The unusually hot summer and encroaching of the dry weather through the Palghat pass from Tamil Nadu and the lack of summer showers in Malabar could be the reasons. The increased deforestation and mining on the western ghats bordering grasslands and devastation of sholas and evergreeen forests could be the reason of this unusual dry spell and totoal change in climate and bird life.
Saturday, 6 March 2010: After a lot of things done on a hot summer day in and around the city I reached the green and cool Mangroves of Mangalavanam for the first time this year as the sun was dipping down into the Arabian sea, at the mouth of the harbour in Kochi. Seeing the high tide I was a bit disappointed that I missed the waders and shore birds. I climbed up the wooden watchtower and waited a while in vain. The always welcoming forest guards Raju and Jayan told me that the Night Herons who were here for the past many years had vanished!

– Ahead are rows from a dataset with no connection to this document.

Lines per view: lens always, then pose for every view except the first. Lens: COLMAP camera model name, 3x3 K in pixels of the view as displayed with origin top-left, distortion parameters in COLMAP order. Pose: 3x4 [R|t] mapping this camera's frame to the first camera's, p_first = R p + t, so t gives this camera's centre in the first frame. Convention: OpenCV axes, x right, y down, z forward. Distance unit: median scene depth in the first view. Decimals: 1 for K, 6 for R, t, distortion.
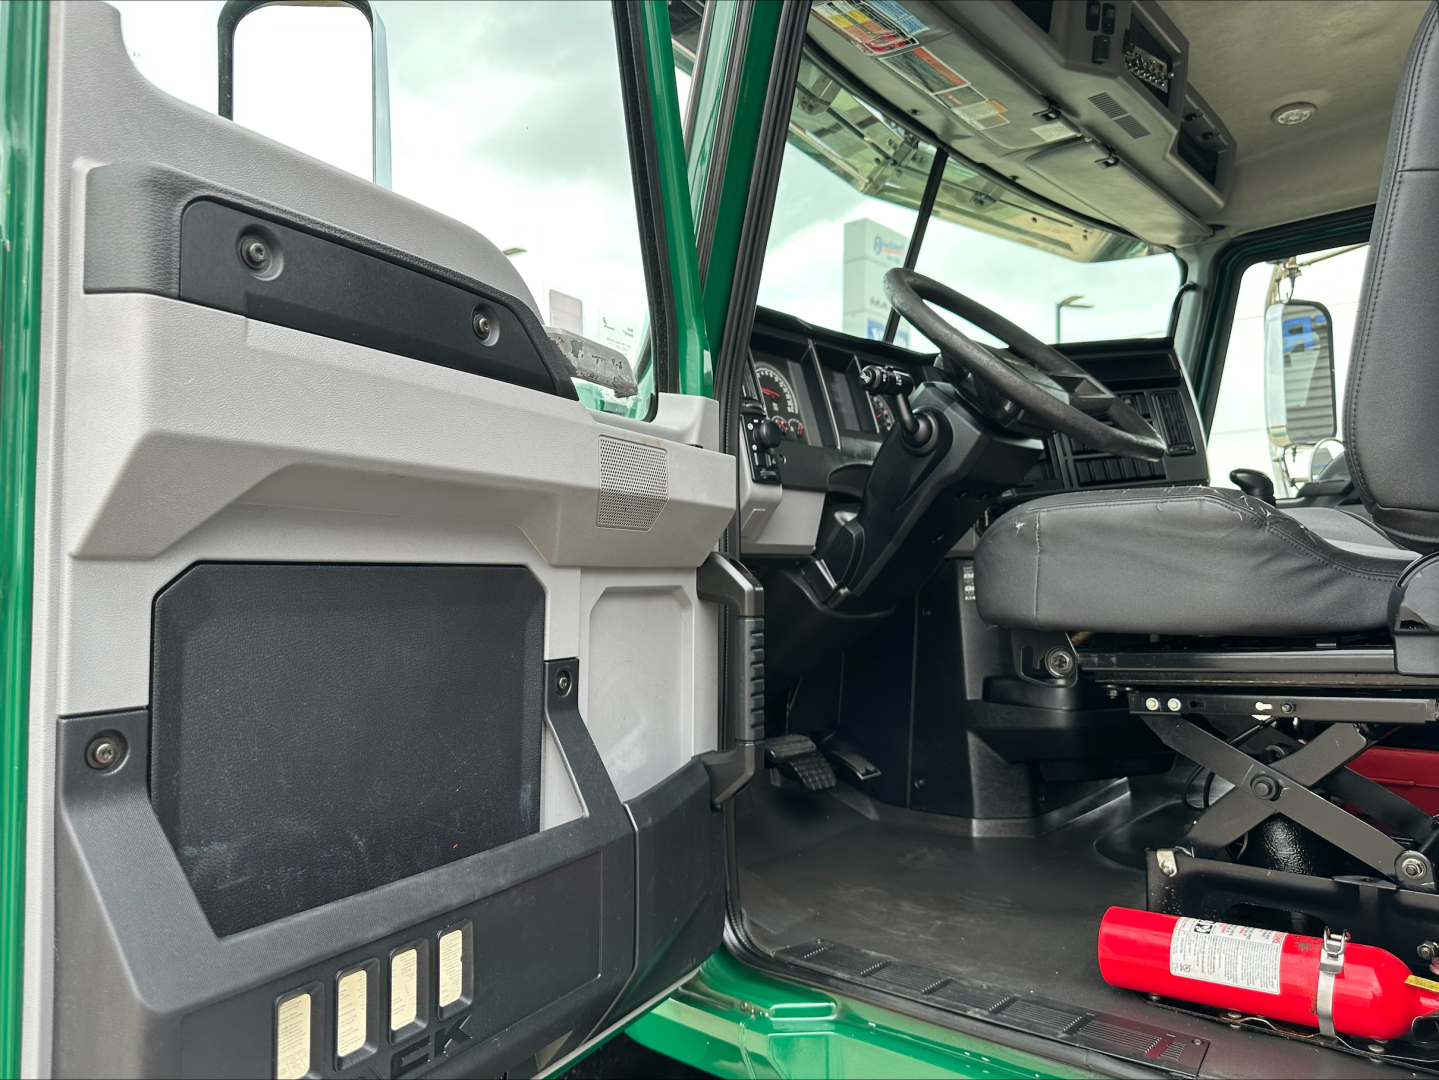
lens RADIAL K [[1017.9, 0, 713.7], [0, 1017.9, 542.2], [0, 0, 1]] dist [0.001358, -0.005810]
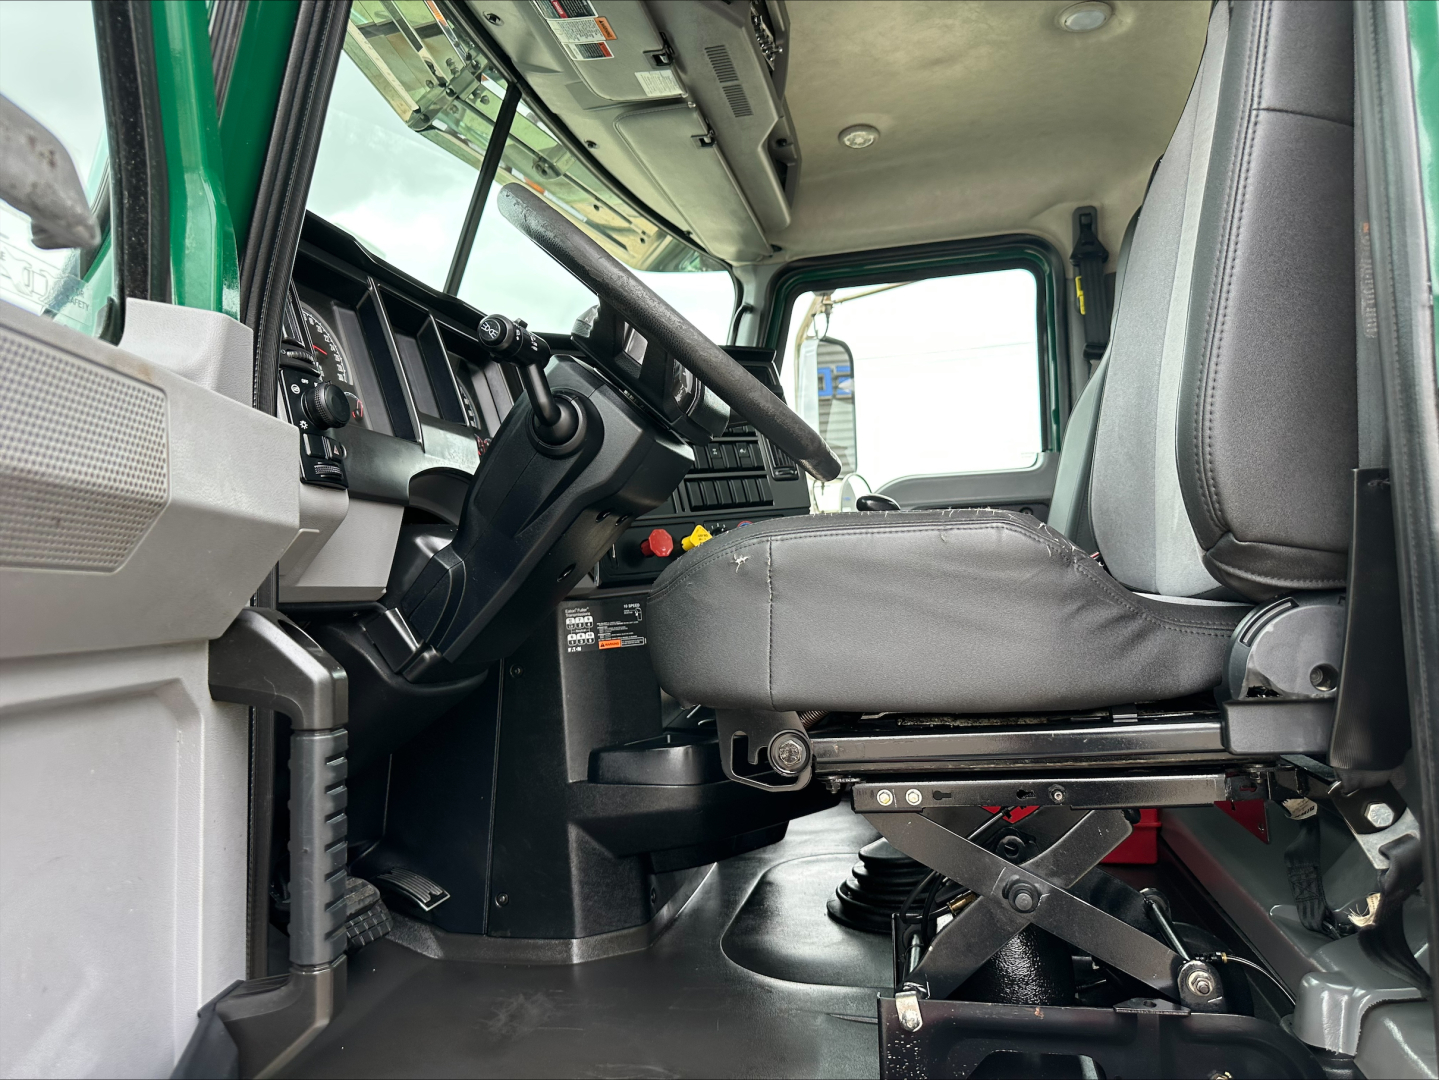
lens RADIAL K [[997.4, 0, 717.5], [0, 997.4, 550.3], [0, 0, 1]] dist [0.097538, -0.190207]
pose [[0.868929, 0.008975, 0.494855, -0.035432], [0.000394, 0.999823, -0.018825, -0.007993], [-0.494936, 0.016553, 0.868772, 0.328742]]
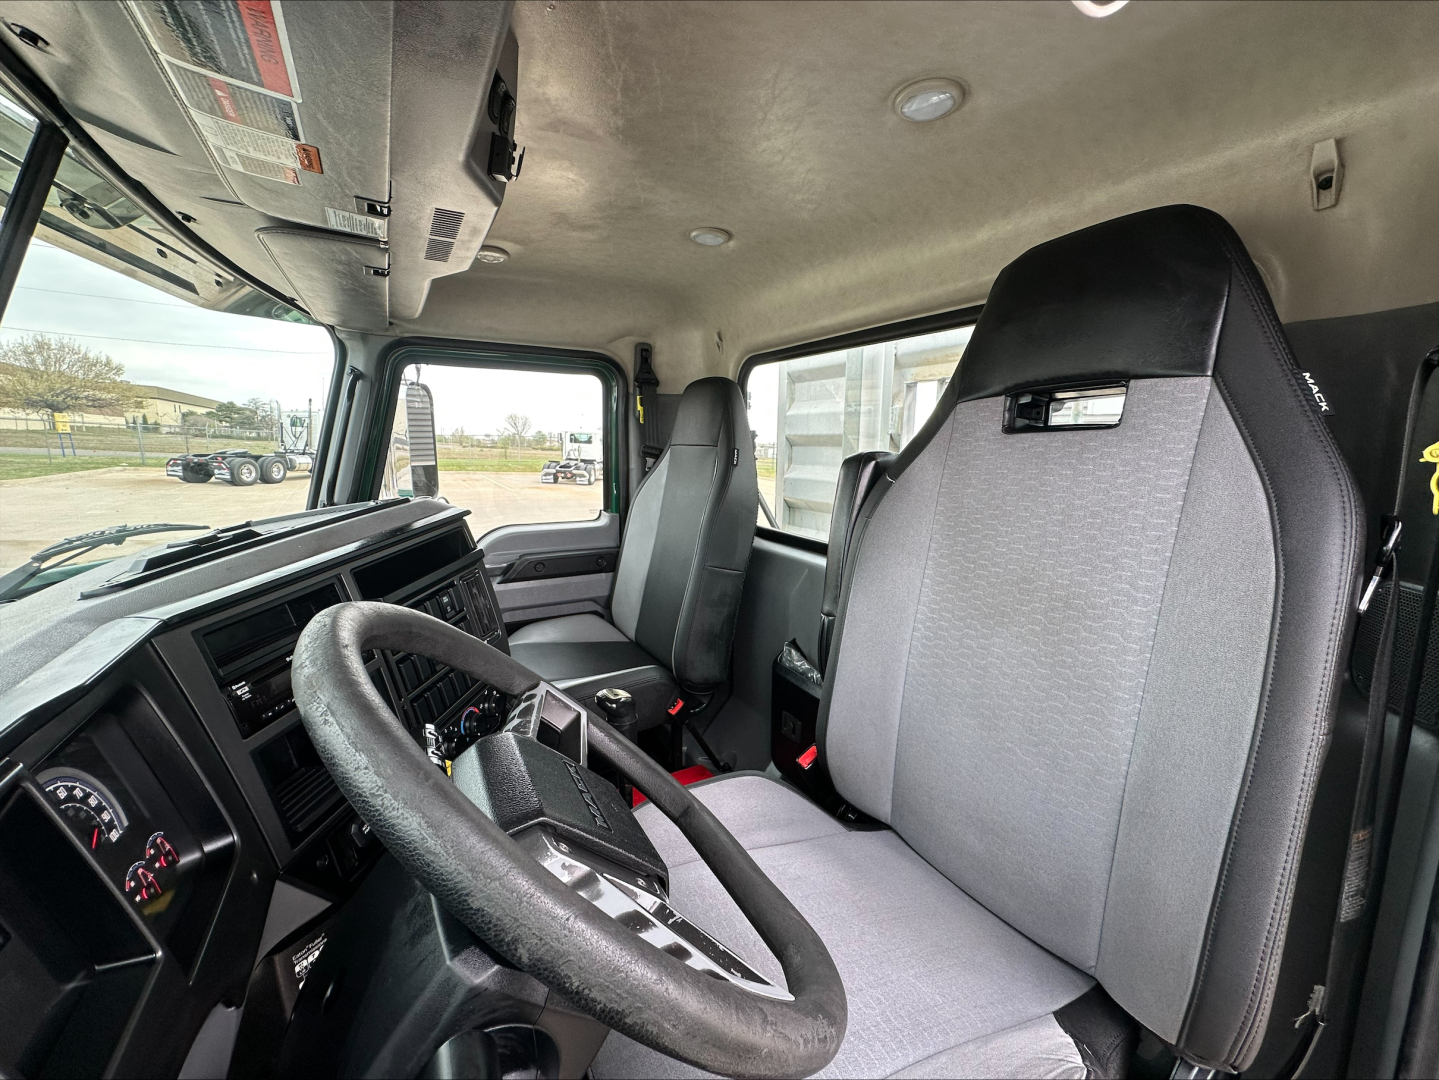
lens RADIAL K [[575.1, 0, 719.5], [0, 575.1, 540.0], [0, 0, 1]] dist [-0.000425, -0.000100]
pose [[0.303114, -0.141383, 0.942408, 0.040083], [-0.059893, 0.984151, 0.166910, -0.342718], [-0.951070, -0.107036, 0.289842, 0.801435]]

Plenty of giant bats are now colonizing the rain trees behind the forest station. Raju also informed me that he is regularly watching a Pitta in the thickets at dusk.
I decided to wait for the darkness to fall and meet the rare winter visitor, Kaavi (Thuthu Chuvapan Kaavi, literally means Red vented Kavi in Malayalam) to appear. It is also called the Six ‘O clock Bird as it appears after sunset. During the silent meandering through the walkways under the mangroves I was lucky to spot a forest wagtail, an orange headed thrush, a Paradise Flycatcher (Male, Rufus morph) and a few water hens.
Raju also told me that he has also sighted a Great Tit in the sanctuary recently and White Ibises, Stilts and Shanks are also regularly visiting the mud banks during low tide. I remember reporting about Stilts and Shanks last year at the same time. At around 6.20 pm we heard a distinct resonant call and Jayan helped me to sight the bird sitting on a low twig.
It was a beautiful Indian Pitta with its long white eye brow, green upper and light brown underparts; of course with a reddish vent! I managed to take a few snaps in the dark. I was really excited to see the bird that close and take the image. After admiring the cute little bird for a while we retreated silently without disturbing it.
The Kerala Forest Department and the dedicated Staff here must be appreciated for their good work of conservation in the midst of a booming city like Kochi. Recently there was an outbreak of wildfire near the old railway compound. Now there is a talk about a Medical College near the sanctuary. The threats and challenges for conservation are on the increase day by day and the brilliant bio diversity of Mangalavanam prompts us for protecting it, for all of us and for posterity.